Once there was a vision: the hope and conviction that Jews would integrate into Dutch society. This hope existed especially among the progressive Jews: intelligentsia, liberals, and socialists. In recent decades, historians advocating a range of theories on the historical evolution of the Jewish role in the Western world have brought a number of historical figures to the fore. There were circles and places, movements, societies, and political parties where Jews were granted equality, and equal opportunity. In Dutch historiography, a specific and vast role has been assigned to socialism, in which, since the end of the nineteenth century, distinctions between Jews and non-Jews were minimal compared to elsewhere in the world. The transition to socialism has been considered an act of assimilation and thus a step away from Jewish tradition. Modern historical research has challenged this idea by showing precisely how socialism was part of a Jewish tradition that confronted integration and modernity. In many ways it was unclear how, in becoming members of a society dominated by Christian values, Jews would relate to Judaism, to tradition, to religion, and to culture. These questions are central to the work of scholars and in the descriptions of observers who attest to ambivalence. This is in fact the experience of most minority cultures adapting to the surrounding, hegemonic culture.

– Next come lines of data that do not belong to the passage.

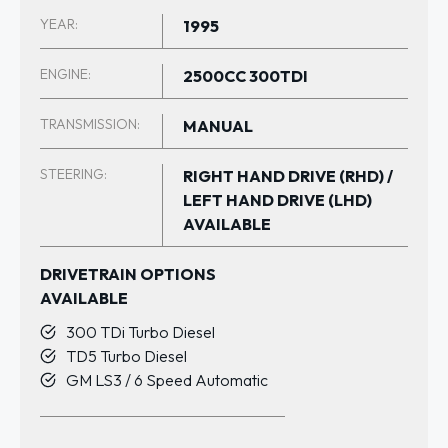
YEAR:
1995
ENGINE:
2500CC 300TDI
TRANSMISSION:
MANUAL
STEERING:
RIGHT HAND DRIVE (RHD) /
LEFT HAND DRIVE (LHD)
AVAILABLE
DRIVETRAIN OPTIONS
AVAILABLE
300 TDi Turbo Diesel
TD5 Turbo Diesel
GM LS3 / 6 Speed Automatic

JEWS AS “CITIZENS OF THE WORLD”: A CONTRADICTION IN TERMS?
One of our eyewitnesses was a feminist who wrote in 1906: “We won some good young helpers [for the movement]. It is clear that they are always Jewish girls. With us and elsewhere. Courage and intelligence are to be found in those girls like nowhere else.” In 1928, the same person wrote: “It is certain I am going to sell my house and my belongings and then I will become the wandering Jewess, perhaps a tramp.” The author of this quote called herself a citizen of the world in her written memoirs. I quote Aletta Jacobs, whose Jewishness the collective Dutch memory seems to have forgotten, though she was surrounded by Jewish friends, and, as I might argue, typically subject to the abovementioned ambivalence. Is there a contradiction between her self-evident “we, the Jews”, and the apparently simultaneous denial of her Jewishness?